The high cost of living – famine, hunger, drought, infectious corruption, ascendant impunity, and massive personalisation of public resources – makes the Jubilee era a market for impudents.
It had to be Kenya Power and Lighting Company again, whose name is used to try a con. The timing was right—that time when there are too many days at the end of the money. It's a time when the month takes the climbing lane, after a glide to 14th day of the moon.
This mid-month Friday morning, one 'Engineer Gabriel Makokha' calls from Kisumu, with what sounds like an urgent message. He sounds professional, without a heavy Luhya accent. He assures of a deal if I could sign a contract to host an upgraded transformer in my rural home in Kanjira, Karachuonyo. He tells me roadside transformers are prone to vandalism. The new generation ones, he says, are popular with vandals looking for copper wires and transformer oil.

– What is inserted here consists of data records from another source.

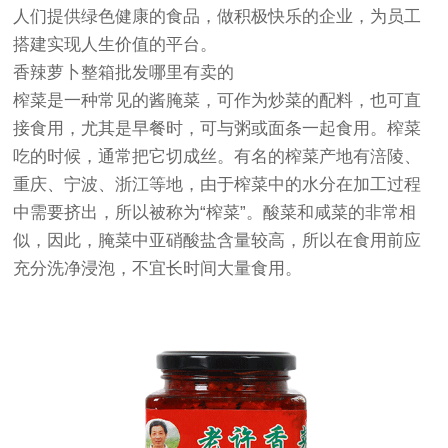
人们提供绿色健康的食品，做积极快乐的企业，为员工
搭建实现人生价值的平台。
香辣萝卜整箱批发哪里有卖的
榨菜是一种常见的酱腌菜，可作为炒菜的配料，也可直
接食用，尤其是早餐时，可与粥或面条一起食用。榨菜
吃的时候，通常把它切成丝。有名的榨菜产地有涪陵、
重庆、宁波、浙江等地，由于榨菜中的水分在加工过程
中需要挤出，所以被称为“榨菜”。酸菜和咸菜的非常相
似，因此，腌菜中亚硝酸盐含量较高，所以在食用前应
充分洗净浸泡，不宜长时间大量食用。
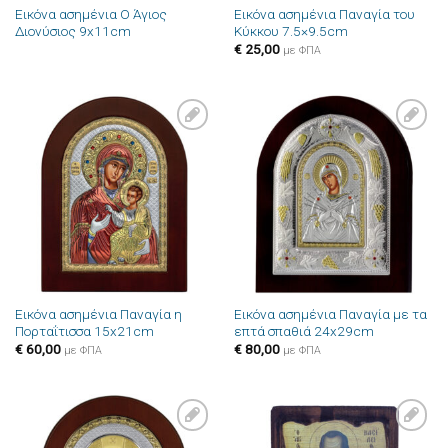
Εικόνα ασημένια Ο Άγιος
Εικόνα ασημένια Παναγία του
Διονύσιος 9x11cm
Κύκκου 7.5×9.5cm
€
25,00
με ΦΠΑ
Πρόσθήκη
Πρόσθήκη
στην λίστα
στην λίστα
επιθυμιών
επιθυμιών
Εικόνα ασημένια Παναγία η
Εικόνα ασημένια Παναγία με τα
Πορταΐτισσα 15x21cm
επτά σπαθιά 24x29cm
€
60,00
€
80,00
με ΦΠΑ
με ΦΠΑ
Πρόσθήκη
Πρόσθήκη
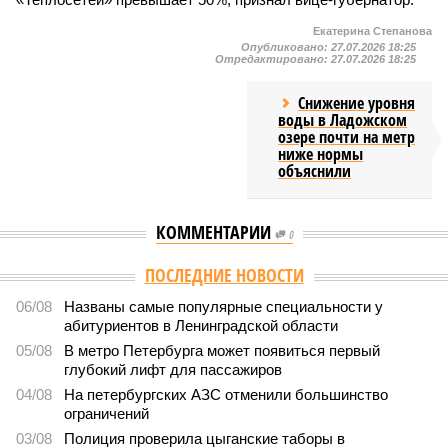
Екатерина Степанова
Опубликовано:
27.07.2026 18:25
Отредактировано:
27.07.2026 18:25
Снижение уровня
воды в Ладожском
озере почти на метр
ниже нормы
объяснили
КОММЕНТАРИИ
0
Версия
//
Власть
//
В Северной столице готовятся к созданию наземного
метро
2160
Не только подземка
В Северной столице готовятся к созданию наземного
метро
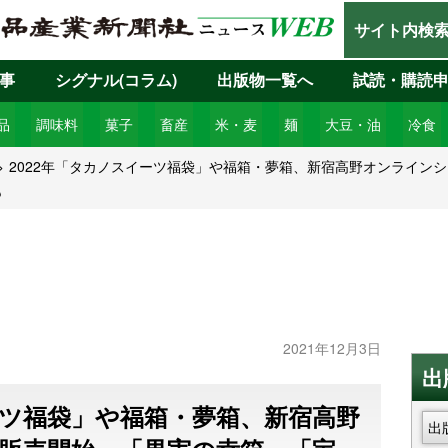
サイト内検
事
シグナル(コラム)
出版物一覧へ
試読・購読
品
調味料
菓子
畜産
米・麦
麺
大豆・油
冷食
2022年「タカノスイーツ福袋」や福箱・夢箱、新宿高野オンライン
も
2021年12月3日
出
ーツ福袋」や福箱・夢箱、新宿高野
出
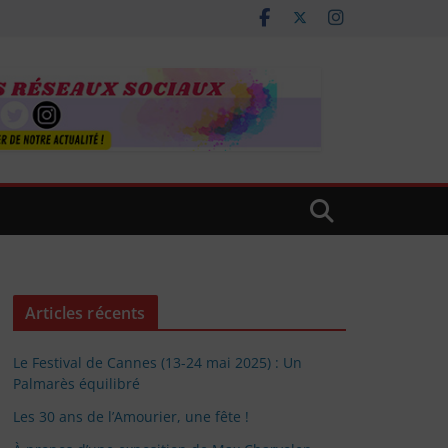
Articles récents
Le Festival de Cannes (13-24 mai 2025) : Un
Palmarès équilibré
Les 30 ans de l’Amourier, une fête !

when the deal is good, think. There was this little matter of [email protected], then the speed of the project, and the fray of calls from Kenya Power ‘engineers’. KP is known for bureaucracy, especially in matters of paying out money. This was rapid.
The call, Engineer Makokha tells me, follows a survey Kenya Power's Wayleave Department did two years ago in my sublocation. The K-Apple, barbed wire, and chainlink fence back home, he says, may not be burglar proof, but is good enough security for the transformer.

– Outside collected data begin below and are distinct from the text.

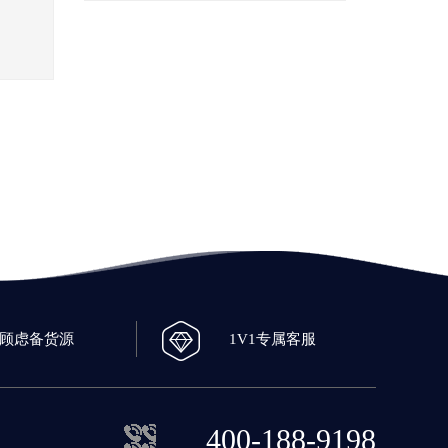
0顾虑备货源
1V1专属客服
400-188-9198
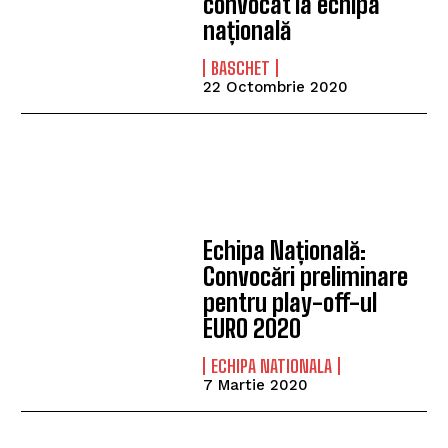
convocat la echipa
națională
BASCHET
22 Octombrie 2020
Echipa Națională:
Convocări preliminare
pentru play-off-ul
EURO 2020
ECHIPA NATIONALA
7 Martie 2020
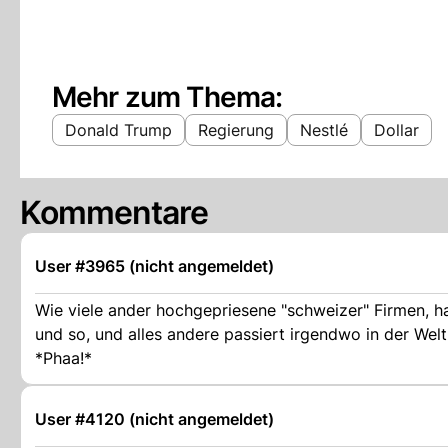
Mehr zum Thema:
Donald Trump
Regierung
Nestlé
Dollar
Kommentare
User #3965 (nicht angemeldet)
Wie viele ander hochgepriesene "schweizer" Firmen, h
und so, und alles andere passiert irgendwo in der We
*Phaa!*
User #4120 (nicht angemeldet)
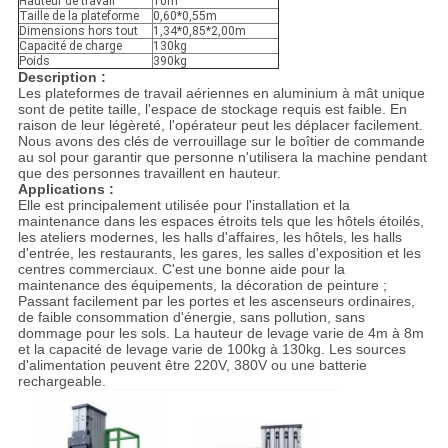
Hauteur de travail
10m
Taille de la plateforme
0,60*0,55m
Dimensions hors tout
1,34*0,85*2,00m
Capacité de charge
130kg
Poids
390kg
Description :
Les plateformes de travail aériennes en aluminium à mât unique
sont de petite taille, l'espace de stockage requis est faible. En
raison de leur légèreté, l'opérateur peut les déplacer facilement.
Nous avons des clés de verrouillage sur le boîtier de commande
au sol pour garantir que personne n'utilisera la machine pendant
que des personnes travaillent en hauteur.
Applications :
Elle est principalement utilisée pour l'installation et la
maintenance dans les espaces étroits tels que les hôtels étoilés,
les ateliers modernes, les halls d'affaires, les hôtels, les halls
d'entrée, les restaurants, les gares, les salles d'exposition et les
centres commerciaux. C'est une bonne aide pour la
maintenance des équipements, la décoration de peinture ;
Passant facilement par les portes et les ascenseurs ordinaires,
de faible consommation d'énergie, sans pollution, sans
dommage pour les sols. La hauteur de levage varie de 4m à 8m
et la capacité de levage varie de 100kg à 130kg. Les sources
d'alimentation peuvent être 220V, 380V ou une batterie
rechargeable.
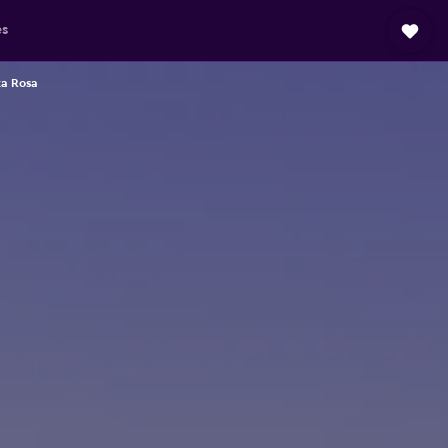
es
ta Rosa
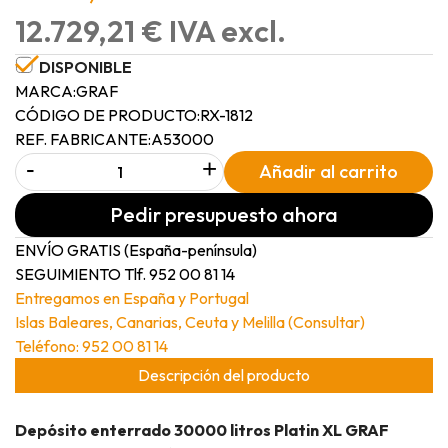
12.729,21 € IVA excl.
DISPONIBLE
MARCA:
GRAF
CÓDIGO DE PRODUCTO:
RX-1812
REF. FABRICANTE:
A53000
-
+
Añadir al carrito
Pedir presupuesto ahora
ENVÍO GRATIS (España-península)
SEGUIMIENTO Tlf. 952 00 81 14
Entregamos en España y Portugal
Islas Baleares, Canarias, Ceuta y Melilla (Consultar)
Teléfono: 952 00 81 14
Descripción del producto
Depósito enterrado 30000 litros Platin XL GRAF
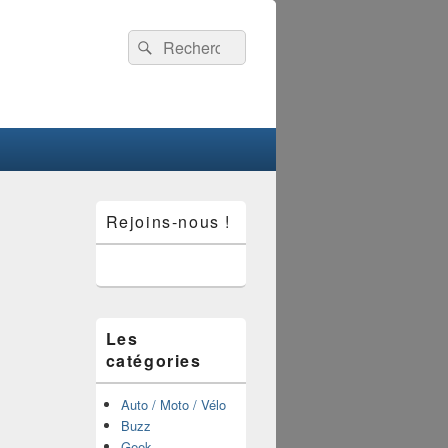
Recherche :
Rechercher
Zone
Rejoins-nous !
principale
de
widget
pour
la
barre
latérale
Les
catégories
Auto / Moto / Vélo
Buzz
Geek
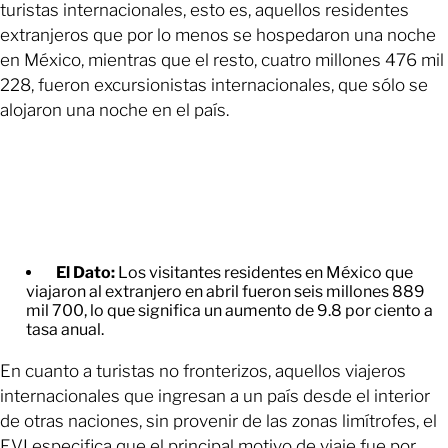
turistas internacionales, esto es, aquellos residentes
extranjeros que por lo menos se hospedaron una noche
en México, mientras que el resto, cuatro millones 476 mil
228, fueron excursionistas internacionales, que sólo se
alojaron una noche en el país.
El Dato:
Los visitantes residentes en México que
viajaron al extranjero en abril fueron seis millones 889
mil 700, lo que significa un aumento de 9.8 por ciento a
tasa anual.
En cuanto a turistas no fronterizos, aquellos viajeros
internacionales que ingresan a un país desde el interior
de otras naciones, sin provenir de las zonas limítrofes, el
EVI especifica que el principal motivo de viaje fue por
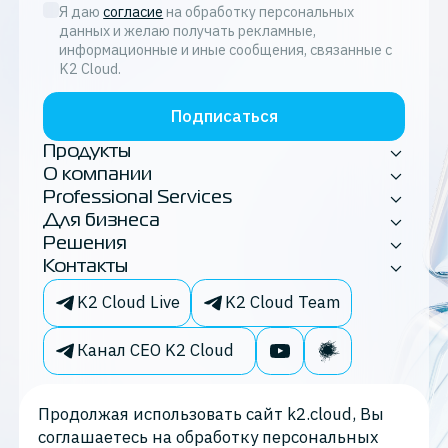
Я даю
согласие
на обработку персональных
данных и желаю получать рекламные,
информационные и иные сообщения, связанные с
K2 Cloud.
Подписаться
Продукты
О компании
Professional Services
Для бизнеса
Решения
Контакты
K2 Cloud Live
K2 Cloud Team
Канал CEO K2 Cloud
Продолжая использовать сайт k2.cloud, Вы
соглашаетесь на обработку персональных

"When can we meet to sign up, if you agree to the terms?" asks Makokha. I wasn't anywhere near Kisumu, and was not in a position to travel to Kisumu to sign the contract.
"My colleague 'Engineer Didacus Okelo' will call shortly to give you more details, and then we can expedite the process." Within 10 minutes, Engineer Okelo calls.

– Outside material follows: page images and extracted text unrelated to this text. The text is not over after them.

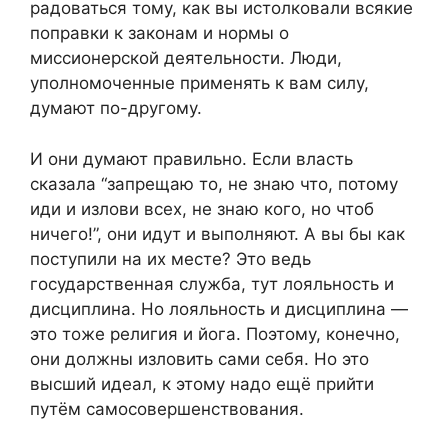
радоваться тому, как вы истолковали всякие
поправки к законам и нормы о
миссионерской деятельности. Люди,
уполномоченные применять к вам силу,
думают по-другому.
И они думают правильно. Если власть
сказала “запрещаю то, не знаю что, потому
иди и излови всех, не знаю кого, но чтоб
ничего!”, они идут и выполняют. А вы бы как
поступили на их месте? Это ведь
государственная служба, тут лояльность и
дисциплина. Но лояльность и дисциплина —
это тоже религия и йога. Поэтому, конечно,
они должны изловить сами себя. Но это
высший идеал, к этому надо ещё прийти
путём самосовершенствования.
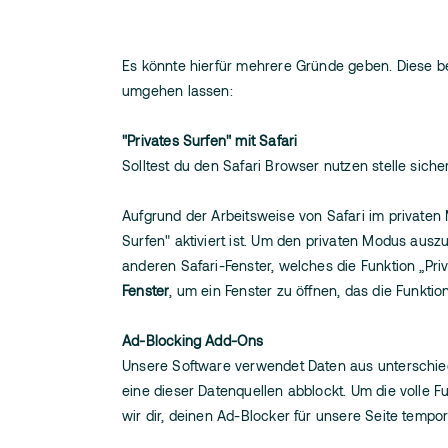
Es könnte hierfür mehrere Gründe geben. Diese bei
umgehen lassen:
"Privates Surfen" mit Safari
Solltest du den Safari Browser nutzen stelle sicher,
Aufgrund der Arbeitsweise von Safari im privaten 
Surfen" aktiviert ist. Um den privaten Modus aus
anderen Safari-Fenster, welches die Funktion „Pri
Fenster
, um ein Fenster zu öffnen, das die Funktio
Ad-Blocking Add-Ons
Unsere Software verwendet Daten aus unterschied
eine dieser Datenquellen abblockt. Um die volle F
wir dir, deinen Ad-Blocker für unsere Seite tempor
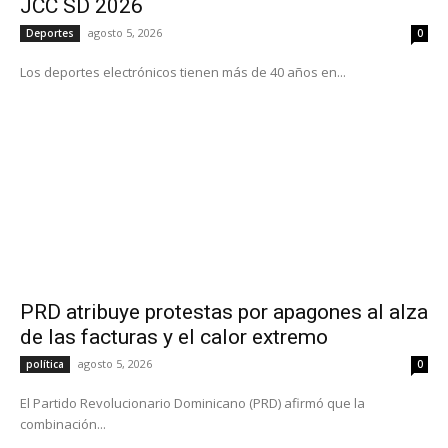
JCC SD 2026
agosto 5, 2026
Deportes
0
Los deportes electrónicos tienen más de 40 años en...
PRD atribuye protestas por apagones al alza
de las facturas y el calor extremo
agosto 5, 2026
política
0
El Partido Revolucionario Dominicano (PRD) afirmó que la
combinación...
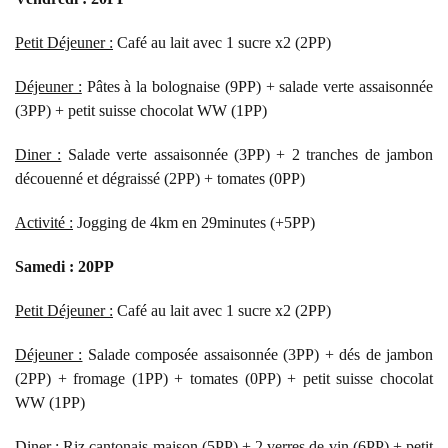
Petit Déjeuner :
Café au lait avec 1 sucre x2 (2PP)
Déjeuner :
Pâtes à la bolognaise (9PP) + salade verte assaisonnée
(3PP) + petit suisse chocolat WW (1PP)
Diner :
Salade verte assaisonnée (3PP) + 2 tranches de jambon
découenné et dégraissé (2PP) + tomates (0PP)
Activité :
Jogging de 4km en 29minutes (+5PP)
Samedi : 20PP
Petit Déjeuner :
Café au lait avec 1 sucre x2 (2PP)
Déjeuner :
Salade composée assaisonnée (3PP) + dés de jambon
(2PP) + fromage (1PP) + tomates (0PP) + petit suisse chocolat
WW (1PP)
Diner :
Riz cantonais maison (5PP) + 2 verres de vin (6PP) + petit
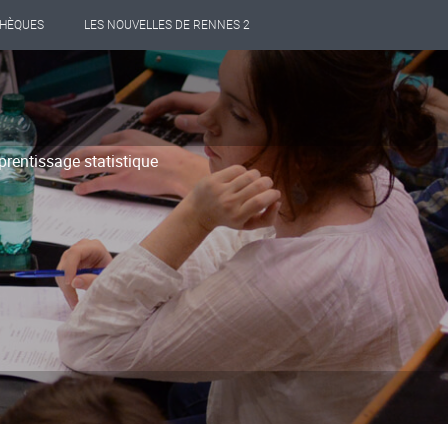
THÈQUES
LES NOUVELLES DE RENNES 2
prentissage statistique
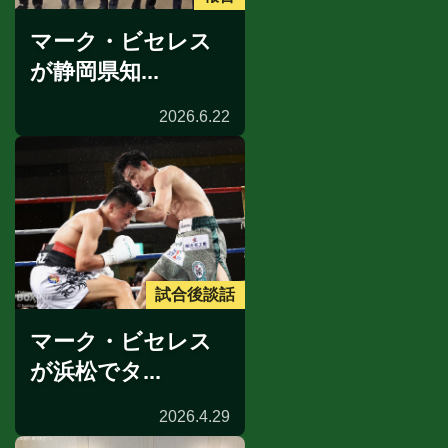
マーク・ビセレス
が静岡県知...
2026.6.22
試合後談話
マーク・ビセレス
が浜松でタ...
2026.4.29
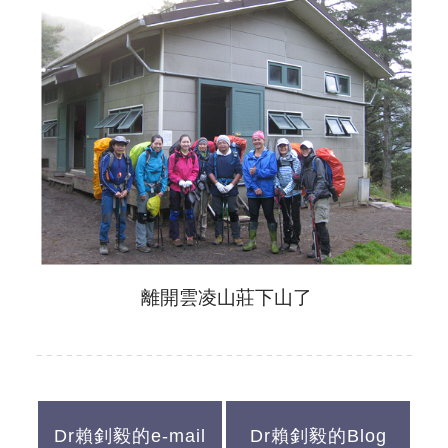
離開雲凌山莊下山了
Dr賴釗毅的e-mail
Dr賴釗毅的Blog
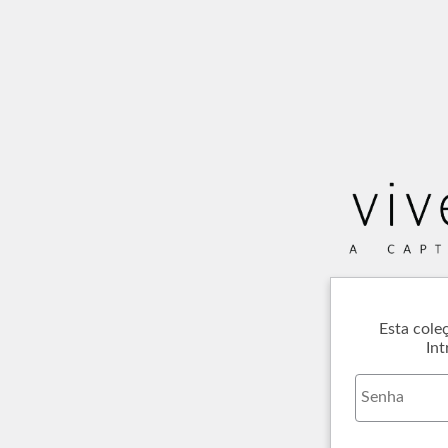
Esta cole
Int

"Wuod Karachuonyo, how are you? You talked to my colleague a few minutes ago," Engineer Okelo says, like he knows me. "This is a deal you should not let go - and it's urgent. We want to start on the project this weekend, if you agree to our terms."
"What are the terms?" I ask. "Good enough to clear tuition for two students in a private university, and enough change to pay for two children in a public secondary school. And still more change for a holiday at the Coast."
"Really, sounds great," I tell him. "You don't have to come to Kisumu. This is the digital age. Great if you can send your email address, then we would be good to go," Okelo tells me, like a vulture that's got a prey.
Within one hour, the email arrives, with the tempting figure written in bold. "Okech Kendo shall be paid by Kenya Power a compensation of KSh2,960,000.00 for host and wayleaves on the site above." And what slice of the compound does Kenya Power want to lease for this modest compensation in the village - a 3x3sqm - enough to host a transformer. The renewable lease runs for 20 years, the letter, with a loud Kenya Power logo, says.
The official letter has as other project partners in the logo: Kenya Electricity Transmission Company, Rural Electrification Authority, Renewable Energy, and World Bank Group to make the contract look genuine. Officialese continues: "Our Ref: KP/WLB-370/TX/019/302."
Engineer George Onkundi calls 30 minutes later, asking whether I have received the email. "We would appreciate, Sir, if you could sign and send it back before 2pm today, to help us plan a site visit tomorrow."
One hour later Okelo calls again. Twenty minutes later Makokha calls again. Soon after, Okelo calls again. "Wuod Ochuonyo, don't miss this chance. There are two other people interested in hosting the transformer. Eng Okelo called 11 times that Friday, six times on Saturday, and a last-mile call on Monday. Makokha called seven times in two days. Onkundi called four times. This con club has the face of Kenya.
'Engineer Fred Obong'o' comes in as chief officer, Last Mile Project manager. One Charles Muriuki arrives, as company legal officer. The contract letter asks for ID/passport number, title deed details, account details - name of bank, bank address, account number, account names, swift code, bank officer, terms of payment - cash, cheque, and RTGS/EFT, all at ago.
Not that there was a windfall in the bank account for the engineers to hack. But when the deal is good, think. There was this little matter of [email protected], then the speed of the project, and the fray of calls from Kenya Power 'engineers'. KP is known for bureaucracy, especially in matters of paying out money. This was rapid.
Three contacts at the real KP, including one from security, told me, "Ignore, those are conmen."